Execute Python Commands In the Terminal
One way to do this is to open up a terminal, and type
python. This will send you into an interactive Python session where you can import packages and run code.
The following example launches an interactive Python session to import the
os package and then run the
os.getcwd() function to get the current working directory. The output of the commands are displayed under the executed code.
$ python Python 3.7.3 | packaged by conda-forge | (default, Jul 1 2019, 21:52:21) [GCC 7.3.0] :: Anaconda, Inc. on linux Type "help", "copyright", "credits" or "license" for more information. $ import os $ os.getcwd() '/home/jpalomino'
Writing code interactively in the terminal is a nice way to quickly test out a few code lines. However, it is much more efficient to create scripts (.py files) where you can save the code and rerun it.
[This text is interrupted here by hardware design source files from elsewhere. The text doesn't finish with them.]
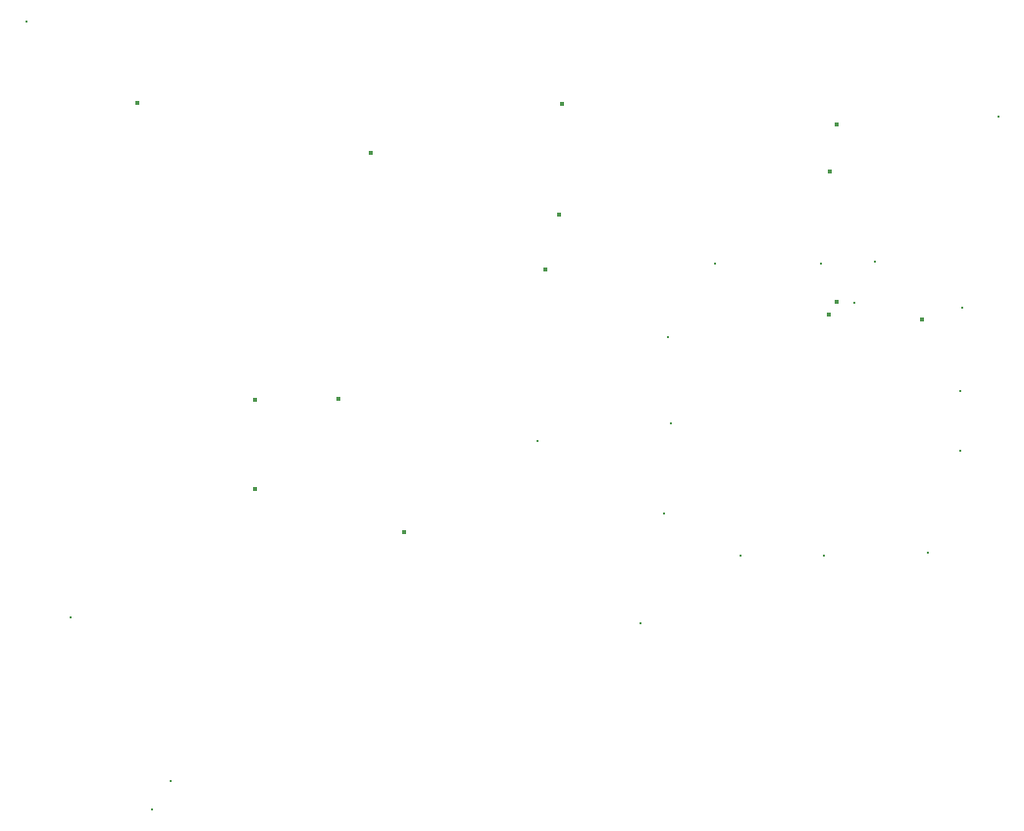
<source format=gbr>
%TF.GenerationSoftware,KiCad,Pcbnew,7.0.7*%
%TF.CreationDate,2024-06-01T18:58:22-04:00*%
%TF.ProjectId,Payload,5061796c-6f61-4642-9e6b-696361645f70,rev?*%
%TF.SameCoordinates,Original*%
%TF.FileFunction,Plated,1,2,Blind,Drill*%
%TF.FilePolarity,Positive*%
%FSLAX46Y46*%
G04 Gerber Fmt 4.6, Leading zero omitted, Abs format (unit mm)*
G04 Created by KiCad (PCBNEW 7.0.7) date 2024-06-01 18:58:22*
%MOMM*%
%LPD*%
G01*
G04 APERTURE LIST*
%TA.AperFunction,ViaDrill*%
%ADD10C,0.300000*%
%TD*%
%TA.AperFunction,ViaDrill*%
%ADD11C,0.400000*%
%TD*%
G04 APERTURE END LIST*
D10*
X72161400Y-47091600D03*
X76000000Y-98600000D03*
X83032600Y-115163600D03*
X84670900Y-112687100D03*
X116281200Y-83292950D03*
X125222000Y-99085400D03*
X127228600Y-89585800D03*
X127558800Y-74371200D03*
X127800000Y-81800000D03*
X131600000Y-68000000D03*
X133800000Y-93200000D03*
X140785500Y-68014500D03*
X141000000Y-93200000D03*
X143611600Y-71348600D03*
X145400000Y-67800000D03*
X150000000Y-93000000D03*
X152800000Y-79000000D03*
X152800000Y-84200000D03*
X153000000Y-71800000D03*
X156083000Y-55295800D03*
D11*
X81788000Y-54102000D03*
X91948000Y-79756000D03*
X91948000Y-87503000D03*
X99085400Y-79654400D03*
X101930200Y-58420000D03*
X104800400Y-91186000D03*
X116967000Y-68478400D03*
X118135400Y-63804800D03*
X118440200Y-54178200D03*
X141478000Y-72364600D03*
X141554200Y-60045600D03*
X142138400Y-71323200D03*
X142163800Y-55981600D03*
X149453600Y-72796400D03*
M02*

</source>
Write Scripts That Can Run in the terminal
Alternatively, a more efficient approach to using the terminal with Python is to write Python scripts. These script files have a
.py extension. You can then call the script at the terminal using:
$ # Execute a python script named myscript.py at the command line $ python myscript.py
To write scripts, you will want to use either an IDE or a text editor as discussed above.
Other Ways to Write Python Code
Python is also used in many GIS applications. Tools like QGIS and ArcGIS that support working with geospatial data often have command line interfaces that allow you to execute Python code.
Both QGIS and ArcGIS also have Python packages that are specifically created to run analyses and access other functionality in their software.
ArcPy is used by ArcGIS users to access proprietary functionality that ESRI has built to work with geospatial data. With a license, users can use ArcPy programmatically access the same analyses and workflows that can be executed using the user interface. The ArcPy package is maintained by ESRI.
PyQGIS is used by QGIS users to programmatically access the functionality provided by the free, open source QGIS software. The PyQGIS package is maintained by the open source community of geospatial Python users.